*** Material supplied ***
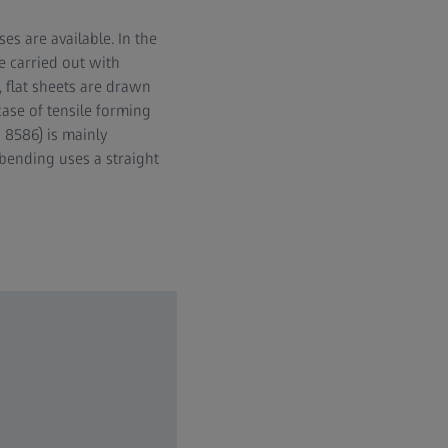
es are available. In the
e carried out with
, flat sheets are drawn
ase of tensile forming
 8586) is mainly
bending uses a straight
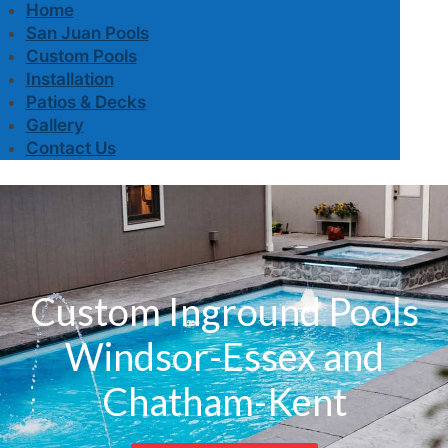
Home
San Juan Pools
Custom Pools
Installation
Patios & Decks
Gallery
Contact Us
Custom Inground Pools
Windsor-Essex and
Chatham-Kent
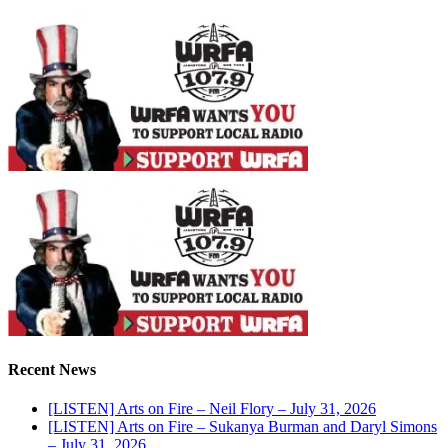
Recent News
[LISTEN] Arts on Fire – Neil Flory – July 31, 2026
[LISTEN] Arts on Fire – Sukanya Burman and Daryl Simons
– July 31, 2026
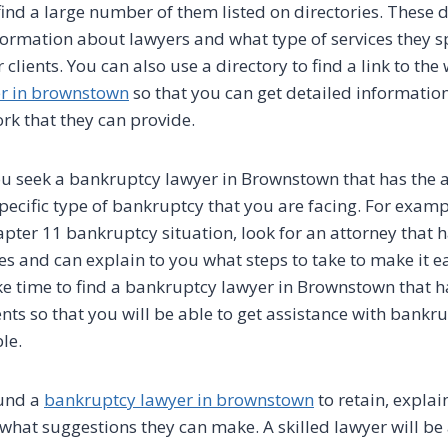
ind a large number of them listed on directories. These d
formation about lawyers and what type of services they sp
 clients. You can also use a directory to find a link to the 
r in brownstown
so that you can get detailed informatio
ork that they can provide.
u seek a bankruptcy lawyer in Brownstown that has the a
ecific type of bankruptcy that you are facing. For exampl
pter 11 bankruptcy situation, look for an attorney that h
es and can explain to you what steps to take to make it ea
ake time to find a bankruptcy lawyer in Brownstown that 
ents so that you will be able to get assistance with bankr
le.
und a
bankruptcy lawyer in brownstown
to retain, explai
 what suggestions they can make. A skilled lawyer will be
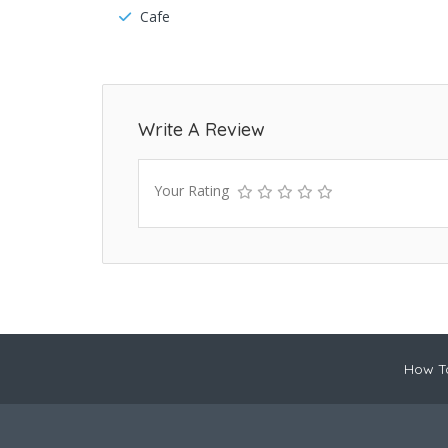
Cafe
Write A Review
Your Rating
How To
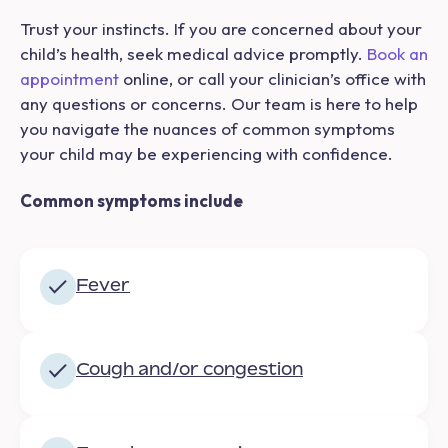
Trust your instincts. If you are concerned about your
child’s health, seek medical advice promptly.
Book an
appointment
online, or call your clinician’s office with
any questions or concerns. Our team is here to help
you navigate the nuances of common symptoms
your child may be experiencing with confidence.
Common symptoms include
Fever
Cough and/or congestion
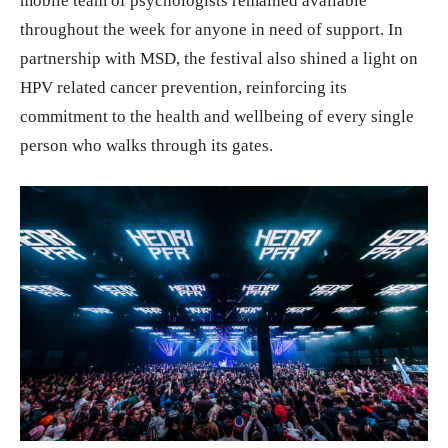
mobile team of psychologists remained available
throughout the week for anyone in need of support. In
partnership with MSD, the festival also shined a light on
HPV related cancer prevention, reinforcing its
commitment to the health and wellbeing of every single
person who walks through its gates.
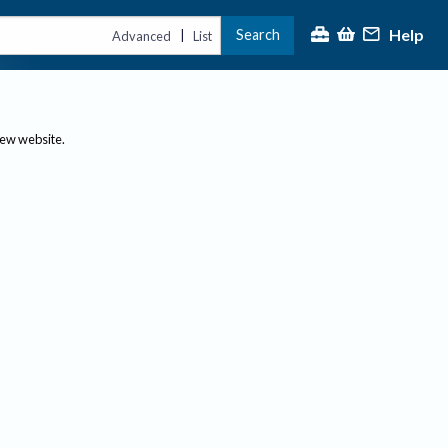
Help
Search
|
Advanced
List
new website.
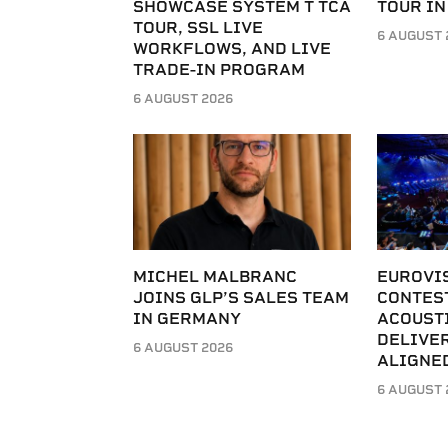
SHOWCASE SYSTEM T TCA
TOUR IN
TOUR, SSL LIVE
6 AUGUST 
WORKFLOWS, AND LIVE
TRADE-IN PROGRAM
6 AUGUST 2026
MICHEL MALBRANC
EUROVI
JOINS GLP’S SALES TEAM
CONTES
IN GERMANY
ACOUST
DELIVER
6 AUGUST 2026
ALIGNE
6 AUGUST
*** End of Material supplied ***
*** Material supplied ***
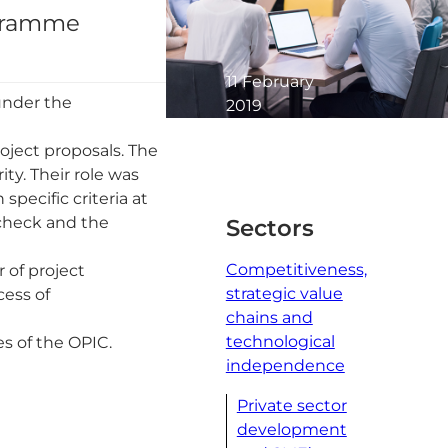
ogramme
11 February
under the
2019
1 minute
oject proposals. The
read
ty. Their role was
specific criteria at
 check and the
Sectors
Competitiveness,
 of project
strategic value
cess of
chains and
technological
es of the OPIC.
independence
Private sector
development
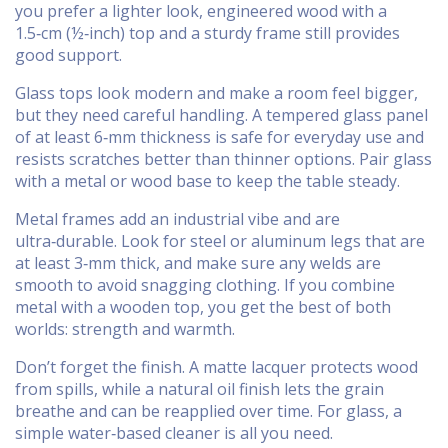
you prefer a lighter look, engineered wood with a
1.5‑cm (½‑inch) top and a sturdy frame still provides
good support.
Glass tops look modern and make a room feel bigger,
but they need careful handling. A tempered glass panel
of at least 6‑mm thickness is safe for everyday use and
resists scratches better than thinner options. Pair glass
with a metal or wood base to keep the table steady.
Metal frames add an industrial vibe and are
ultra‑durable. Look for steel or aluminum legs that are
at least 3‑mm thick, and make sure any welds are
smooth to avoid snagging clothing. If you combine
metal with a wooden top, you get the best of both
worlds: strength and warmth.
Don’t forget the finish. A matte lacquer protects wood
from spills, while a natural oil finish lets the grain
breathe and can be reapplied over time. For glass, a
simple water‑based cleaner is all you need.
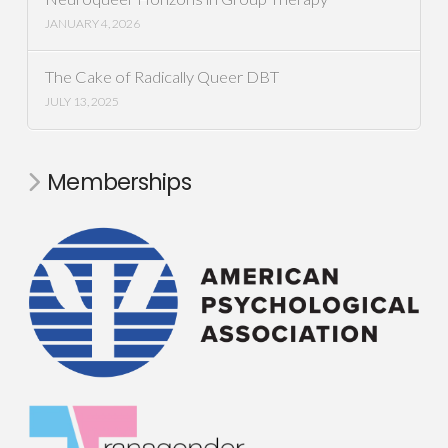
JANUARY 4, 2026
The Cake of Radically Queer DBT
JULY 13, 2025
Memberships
*** End of Material supplied ***
*** Material supplied ***
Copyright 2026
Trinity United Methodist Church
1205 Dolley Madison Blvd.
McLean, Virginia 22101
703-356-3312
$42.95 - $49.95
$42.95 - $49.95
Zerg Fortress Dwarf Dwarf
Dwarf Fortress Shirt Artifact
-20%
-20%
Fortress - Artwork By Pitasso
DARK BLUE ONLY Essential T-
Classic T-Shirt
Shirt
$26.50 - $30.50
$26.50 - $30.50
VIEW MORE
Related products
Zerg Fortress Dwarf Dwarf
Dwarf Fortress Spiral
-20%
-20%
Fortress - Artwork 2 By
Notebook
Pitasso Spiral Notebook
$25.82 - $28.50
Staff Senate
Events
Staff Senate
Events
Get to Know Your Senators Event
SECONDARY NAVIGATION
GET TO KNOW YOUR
*** End of Material supplied ***
What the task asks: Copy only the lines above from the one containing "sheets are drawn" through the one containing "formation about lawyers", both included. Leave out the pictures.

Answer to this problem:
, flat sheets are drawn
ase of tensile forming
 8586) is mainly
bending uses a straight
Home
San Juan Pools
Custom Pools
Installation
Patios & Decks
Gallery
Contact Us
Custom Inground Pools
Windsor-Essex and
Chatham-Kent
Recent News
[LISTEN] Arts on Fire – Neil Flory – July 31, 2026
[LISTEN] Arts on Fire – Sukanya Burman and Daryl Simons
– July 31, 2026
ind a large number of them listed on directories. These d
formation about lawyers and what type of services they sp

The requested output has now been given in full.